# Instructions to follow
Every entry below must be copied exactly, with nothing left out.

# Records contained in a dataset
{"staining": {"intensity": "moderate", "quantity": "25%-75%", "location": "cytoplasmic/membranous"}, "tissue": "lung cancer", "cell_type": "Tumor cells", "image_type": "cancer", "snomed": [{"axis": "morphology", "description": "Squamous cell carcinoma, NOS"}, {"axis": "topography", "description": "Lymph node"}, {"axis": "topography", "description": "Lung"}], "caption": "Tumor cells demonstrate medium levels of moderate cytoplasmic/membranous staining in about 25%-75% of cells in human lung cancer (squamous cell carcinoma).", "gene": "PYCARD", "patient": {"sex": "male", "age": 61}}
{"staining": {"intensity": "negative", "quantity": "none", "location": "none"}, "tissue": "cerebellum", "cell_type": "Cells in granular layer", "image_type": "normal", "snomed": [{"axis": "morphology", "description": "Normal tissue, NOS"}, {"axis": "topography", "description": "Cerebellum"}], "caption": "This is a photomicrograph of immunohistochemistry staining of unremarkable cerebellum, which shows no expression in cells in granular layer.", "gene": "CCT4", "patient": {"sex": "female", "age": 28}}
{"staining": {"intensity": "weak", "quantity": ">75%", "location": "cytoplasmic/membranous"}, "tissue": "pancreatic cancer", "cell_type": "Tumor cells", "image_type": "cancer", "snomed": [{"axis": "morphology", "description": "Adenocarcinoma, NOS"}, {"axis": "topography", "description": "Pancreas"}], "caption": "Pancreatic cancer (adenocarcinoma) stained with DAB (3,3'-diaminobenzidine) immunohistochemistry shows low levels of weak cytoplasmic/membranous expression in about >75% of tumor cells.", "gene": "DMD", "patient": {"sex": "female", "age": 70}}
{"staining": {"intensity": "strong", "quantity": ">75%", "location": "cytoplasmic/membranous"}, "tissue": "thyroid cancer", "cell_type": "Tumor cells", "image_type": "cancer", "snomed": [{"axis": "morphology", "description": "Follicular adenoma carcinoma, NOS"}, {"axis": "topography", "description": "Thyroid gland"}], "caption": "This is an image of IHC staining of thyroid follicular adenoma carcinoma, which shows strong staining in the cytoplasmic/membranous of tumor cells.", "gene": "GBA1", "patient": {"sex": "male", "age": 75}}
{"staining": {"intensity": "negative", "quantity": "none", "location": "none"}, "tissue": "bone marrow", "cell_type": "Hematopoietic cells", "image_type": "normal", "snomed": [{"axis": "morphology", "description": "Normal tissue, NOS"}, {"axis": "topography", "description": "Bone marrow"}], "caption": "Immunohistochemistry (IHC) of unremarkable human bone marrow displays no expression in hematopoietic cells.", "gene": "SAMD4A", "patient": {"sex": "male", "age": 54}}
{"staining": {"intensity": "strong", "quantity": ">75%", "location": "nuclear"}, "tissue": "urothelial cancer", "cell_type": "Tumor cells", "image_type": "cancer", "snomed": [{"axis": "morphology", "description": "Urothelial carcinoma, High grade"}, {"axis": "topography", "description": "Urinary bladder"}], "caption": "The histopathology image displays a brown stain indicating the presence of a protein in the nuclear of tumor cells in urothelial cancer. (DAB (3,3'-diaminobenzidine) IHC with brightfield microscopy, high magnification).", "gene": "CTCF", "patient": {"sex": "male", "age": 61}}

# Answer to this exercise
{"staining": {"intensity": "moderate", "quantity": "25%-75%", "location": "cytoplasmic/membranous"}, "tissue": "lung cancer", "cell_type": "Tumor cells", "image_type": "cancer", "snomed": [{"axis": "morphology", "description": "Squamous cell carcinoma, NOS"}, {"axis": "topography", "description": "Lymph node"}, {"axis": "topography", "description": "Lung"}], "caption": "Tumor cells demonstrate medium levels of moderate cytoplasmic/membranous staining in about 25%-75% of cells in human lung cancer (squamous cell carcinoma).", "gene": "PYCARD", "patient": {"sex": "male", "age": 61}}
{"staining": {"intensity": "negative", "quantity": "none", "location": "none"}, "tissue": "cerebellum", "cell_type": "Cells in granular layer", "image_type": "normal", "snomed": [{"axis": "morphology", "description": "Normal tissue, NOS"}, {"axis": "topography", "description": "Cerebellum"}], "caption": "This is a photomicrograph of immunohistochemistry staining of unremarkable cerebellum, which shows no expression in cells in granular layer.", "gene": "CCT4", "patient": {"sex": "female", "age": 28}}
{"staining": {"intensity": "weak", "quantity": ">75%", "location": "cytoplasmic/membranous"}, "tissue": "pancreatic cancer", "cell_type": "Tumor cells", "image_type": "cancer", "snomed": [{"axis": "morphology", "description": "Adenocarcinoma, NOS"}, {"axis": "topography", "description": "Pancreas"}], "caption": "Pancreatic cancer (adenocarcinoma) stained with DAB (3,3'-diaminobenzidine) immunohistochemistry shows low levels of weak cytoplasmic/membranous expression in about >75% of tumor cells.", "gene": "DMD", "patient": {"sex": "female", "age": 70}}
{"staining": {"intensity": "strong", "quantity": ">75%", "location": "cytoplasmic/membranous"}, "tissue": "thyroid cancer", "cell_type": "Tumor cells", "image_type": "cancer", "snomed": [{"axis": "morphology", "description": "Follicular adenoma carcinoma, NOS"}, {"axis": "topography", "description": "Thyroid gland"}], "caption": "This is an image of IHC staining of thyroid follicular adenoma carcinoma, which shows strong staining in the cytoplasmic/membranous of tumor cells.", "gene": "GBA1", "patient": {"sex": "male", "age": 75}}
{"staining": {"intensity": "negative", "quantity": "none", "location": "none"}, "tissue": "bone marrow", "cell_type": "Hematopoietic cells", "image_type": "normal", "snomed": [{"axis": "morphology", "description": "Normal tissue, NOS"}, {"axis": "topography", "description": "Bone marrow"}], "caption": "Immunohistochemistry (IHC) of unremarkable human bone marrow displays no expression in hematopoietic cells.", "gene": "SAMD4A", "patient": {"sex": "male", "age": 54}}
{"staining": {"intensity": "strong", "quantity": ">75%", "location": "nuclear"}, "tissue": "urothelial cancer", "cell_type": "Tumor cells", "image_type": "cancer", "snomed": [{"axis": "morphology", "description": "Urothelial carcinoma, High grade"}, {"axis": "topography", "description": "Urinary bladder"}], "caption": "The histopathology image displays a brown stain indicating the presence of a protein in the nuclear of tumor cells in urothelial cancer. (DAB (3,3'-diaminobenzidine) IHC with brightfield microscopy, high magnification).", "gene": "CTCF", "patient": {"sex": "male", "age": 61}}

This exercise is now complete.